Mr D’Aguilar also urged the Government not to listen to the ‘sweet talk’ from international and other lending institutions, which were telling them the Bahamas was not like its Caribbean neighbours, and still had ‘borrowing room’.

“We don’t want to be like Jamaica and Barbados,” he added.

In recent VAT presentations to the private sector, John Rolle, the Ministry of Finance’s financial secretary, showed that the Government’s interest bill (debt servicing costs) had increased by more than one percentage point of GDP over the past five years.

It has risen from just under 1.6 per cent in 2007 to around 2.7 per cent in 2012, implying that more than $80 million extra has had to be allocated to servicing this nation’s bills in just five years.

The Financial Secretary’s offering said that while the Bahamas’ debt-to-GDP ratio and debt servicing costs were lower than many other countries, this nation’s worsening fiscal woes needed to be tackled now.

Delaying, he hinted, would only make the eventual correction even more severe. And, in the meantime, the Bahamas would likely suffer a further downgrade to its sovereign credit, coupled with increased financing costs and potential loss of access to credit markets.

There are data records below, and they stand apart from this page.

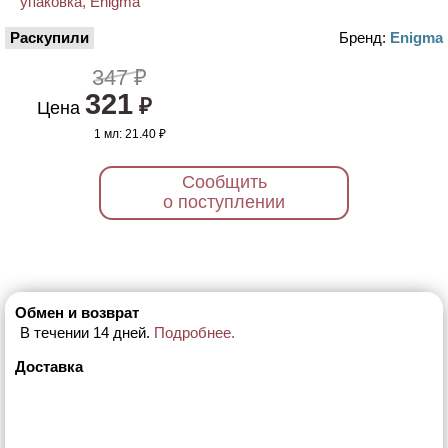
Раскупили
Бренд:
Enigma
347 ₽
321
₽
Цена
1 мл:
21.40 ₽
Сообщить
о поступлении
Обмен и возврат
В течении 14 дней.
Подробнее.
Доставка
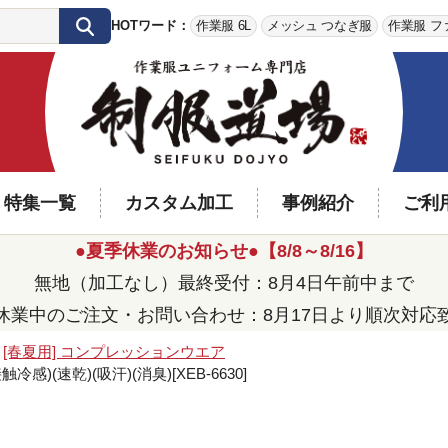
HOTワード：
作業服 6L
メッシュ つなぎ服
作業服 フ
特集一覧
カスタム加工
事例紹介
ご利
●夏季休業のお知らせ●【8/8～8/16】
無地（加工なし）最終受付：8月4日午前中まで
休業中のご注文・お問い合わせ：8月17日より順次対応
[春夏用] コンプレッションウエア
)(速乾)(吸汗)(消臭)[XEB-6630]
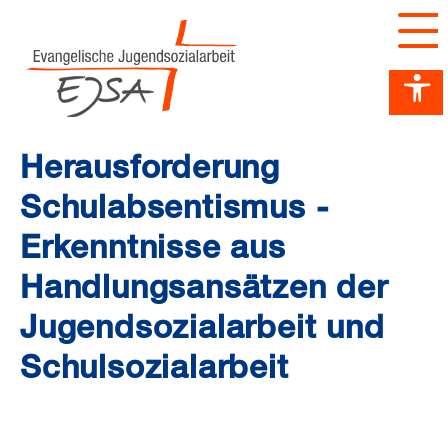
Barrierefreiheit Dashboard öffnen
Tastenkombinationen anzeigen
Hauptnavigation anzeigen
zum Inhalt springen
Herausforderung
Schulabsentismus -
Erkenntnisse aus
Handlungsansätzen der
Jugendsozialarbeit und
Schulsozialarbeit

The Bahamas would also have less capacity to borrow in emergencies, such as a hurricane or global downturn affecting its major source tourism countries.

Comments

The_Oracle 10 years, 6 months ago

Are they not still promising "Free" National healthcare? We the people have allowed successive "regimes" to spend against our futures, and the futures of our children. The National Debt will not get payed down, Revenue will go down.